An OpenCL program defines a context that includes a host, one or more devices, command queues, and memory exposed within the context. Consider the units of execution involved with such a program. The host program runs as one or more host threads managed by the operating system running on the host (the details of which are defined outside of OpenCL). There may be multiple devices in a single context which all have access to memory objects defined by OpenCL. On a single device, multiple work-groups may execute in parallel with potentially overlapping updates to memory. Finally, within a single work-group, multiple work-items concurrently execute, once again with potentially overlapping updates to memory.

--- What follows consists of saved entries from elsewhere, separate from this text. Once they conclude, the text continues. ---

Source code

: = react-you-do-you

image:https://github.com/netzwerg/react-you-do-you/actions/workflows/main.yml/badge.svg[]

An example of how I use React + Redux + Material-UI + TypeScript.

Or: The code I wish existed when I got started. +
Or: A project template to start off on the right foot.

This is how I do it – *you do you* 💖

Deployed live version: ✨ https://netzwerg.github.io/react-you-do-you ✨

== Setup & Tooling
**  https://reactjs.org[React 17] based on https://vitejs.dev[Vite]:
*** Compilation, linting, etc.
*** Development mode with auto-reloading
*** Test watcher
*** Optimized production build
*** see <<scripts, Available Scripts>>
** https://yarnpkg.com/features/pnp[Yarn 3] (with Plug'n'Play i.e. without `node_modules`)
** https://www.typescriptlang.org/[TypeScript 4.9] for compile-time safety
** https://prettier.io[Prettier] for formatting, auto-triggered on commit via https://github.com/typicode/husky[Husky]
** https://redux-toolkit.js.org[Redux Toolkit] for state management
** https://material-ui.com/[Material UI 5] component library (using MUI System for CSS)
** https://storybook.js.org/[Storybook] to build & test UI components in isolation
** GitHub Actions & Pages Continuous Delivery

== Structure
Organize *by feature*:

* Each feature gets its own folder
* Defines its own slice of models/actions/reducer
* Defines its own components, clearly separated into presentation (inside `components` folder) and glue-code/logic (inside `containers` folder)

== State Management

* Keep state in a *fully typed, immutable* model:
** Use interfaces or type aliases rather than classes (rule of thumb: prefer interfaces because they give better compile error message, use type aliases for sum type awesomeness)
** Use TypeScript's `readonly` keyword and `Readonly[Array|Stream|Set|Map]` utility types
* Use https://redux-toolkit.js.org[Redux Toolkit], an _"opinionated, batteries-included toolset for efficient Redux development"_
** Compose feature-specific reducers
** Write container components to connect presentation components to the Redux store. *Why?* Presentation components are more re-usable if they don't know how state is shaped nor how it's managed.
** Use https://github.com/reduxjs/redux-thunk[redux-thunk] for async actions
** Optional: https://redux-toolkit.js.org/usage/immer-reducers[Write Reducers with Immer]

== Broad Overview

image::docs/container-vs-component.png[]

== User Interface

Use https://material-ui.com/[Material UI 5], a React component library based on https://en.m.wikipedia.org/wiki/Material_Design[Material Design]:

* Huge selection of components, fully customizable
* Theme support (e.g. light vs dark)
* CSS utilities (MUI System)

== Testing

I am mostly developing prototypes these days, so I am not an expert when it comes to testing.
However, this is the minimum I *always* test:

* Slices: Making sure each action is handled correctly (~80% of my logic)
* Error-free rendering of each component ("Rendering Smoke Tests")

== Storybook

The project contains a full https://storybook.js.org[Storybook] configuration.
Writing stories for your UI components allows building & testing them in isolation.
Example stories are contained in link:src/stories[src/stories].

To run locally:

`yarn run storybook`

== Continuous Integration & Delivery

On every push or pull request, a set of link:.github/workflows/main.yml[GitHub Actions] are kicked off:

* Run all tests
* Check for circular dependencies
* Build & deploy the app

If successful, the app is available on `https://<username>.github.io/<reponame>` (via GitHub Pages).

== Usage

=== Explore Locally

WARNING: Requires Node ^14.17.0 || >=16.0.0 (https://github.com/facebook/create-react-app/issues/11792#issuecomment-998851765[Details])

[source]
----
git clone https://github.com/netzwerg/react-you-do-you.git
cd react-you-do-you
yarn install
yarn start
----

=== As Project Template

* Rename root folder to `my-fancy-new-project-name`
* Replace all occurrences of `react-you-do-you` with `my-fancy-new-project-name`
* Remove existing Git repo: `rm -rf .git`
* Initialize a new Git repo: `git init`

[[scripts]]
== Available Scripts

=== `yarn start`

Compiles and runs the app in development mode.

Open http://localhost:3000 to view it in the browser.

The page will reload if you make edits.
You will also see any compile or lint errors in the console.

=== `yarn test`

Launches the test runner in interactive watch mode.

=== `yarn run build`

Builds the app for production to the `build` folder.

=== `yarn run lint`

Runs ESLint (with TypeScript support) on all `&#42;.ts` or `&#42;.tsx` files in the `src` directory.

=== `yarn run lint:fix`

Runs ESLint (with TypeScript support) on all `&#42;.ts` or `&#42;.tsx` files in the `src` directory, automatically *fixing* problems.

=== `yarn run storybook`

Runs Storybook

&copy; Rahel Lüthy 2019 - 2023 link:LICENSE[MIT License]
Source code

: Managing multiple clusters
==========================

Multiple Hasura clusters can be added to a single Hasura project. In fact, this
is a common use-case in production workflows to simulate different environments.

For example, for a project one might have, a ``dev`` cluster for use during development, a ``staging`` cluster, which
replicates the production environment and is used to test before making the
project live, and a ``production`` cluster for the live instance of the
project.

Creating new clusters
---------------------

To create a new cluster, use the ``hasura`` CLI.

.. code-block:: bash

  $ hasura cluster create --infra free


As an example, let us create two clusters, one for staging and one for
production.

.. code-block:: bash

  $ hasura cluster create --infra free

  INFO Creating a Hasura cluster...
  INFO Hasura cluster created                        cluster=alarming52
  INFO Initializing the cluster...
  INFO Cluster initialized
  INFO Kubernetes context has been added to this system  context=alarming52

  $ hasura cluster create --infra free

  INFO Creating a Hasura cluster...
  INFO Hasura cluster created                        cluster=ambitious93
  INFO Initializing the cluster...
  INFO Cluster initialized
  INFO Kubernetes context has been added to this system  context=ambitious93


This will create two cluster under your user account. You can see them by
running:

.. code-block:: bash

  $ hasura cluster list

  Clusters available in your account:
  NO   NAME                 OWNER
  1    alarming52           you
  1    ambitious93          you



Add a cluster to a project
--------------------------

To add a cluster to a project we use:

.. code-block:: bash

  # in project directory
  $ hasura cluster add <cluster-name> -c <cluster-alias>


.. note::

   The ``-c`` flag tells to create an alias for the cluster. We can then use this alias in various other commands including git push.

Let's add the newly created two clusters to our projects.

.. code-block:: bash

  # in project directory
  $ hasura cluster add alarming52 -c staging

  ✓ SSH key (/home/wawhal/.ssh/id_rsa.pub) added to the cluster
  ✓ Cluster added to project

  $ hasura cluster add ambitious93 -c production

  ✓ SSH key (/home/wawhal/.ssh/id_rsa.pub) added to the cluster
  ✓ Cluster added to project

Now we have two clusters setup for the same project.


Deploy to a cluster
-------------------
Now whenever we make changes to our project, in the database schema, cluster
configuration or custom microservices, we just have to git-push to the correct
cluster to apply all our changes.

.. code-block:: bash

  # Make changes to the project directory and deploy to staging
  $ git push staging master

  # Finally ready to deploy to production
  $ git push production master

Memory in OpenCL is divided into two parts.
Host Memory
The memory directly available to the host. The detailed behavior of host memory is defined outside of OpenCL.
Device Memory
Memory directly available to kernels executing on OpenCL devices.
Device memory consists of four named address spaces or memory regions:
Global Memory
This memory region permits read/write access to all work-items in all work-groups running on any device within a context. Work-items can read from or write to any element of a memory object.
Constant Memory
A region of global memory that remains constant during the execution of a kernel-instance. The host allocates and initializes memory objects placed into constant memory.
Local Memory
A memory region local to a work-group. This memory region can be used to allocate variables that are shared by all work-items in that work-group.
Private Memory
A region of memory private to a work-item. Variables defined in one work-item’s private memory are not visible to another work-item.
Memory Allocation
First, allocate space in the global memory of the device. Data has to be explicitly copied from the host memory to the device’s global memory. Once done, all of the compute units in the GPU can access this global memory.
To use local memory, first allocate space in it. The same space is allocated across all the compute units. In order to move the data from the global memory to the local memory, the user has to write a program that runs on the GPU and manually copies the data into the local memory. This will be part of the kernel code.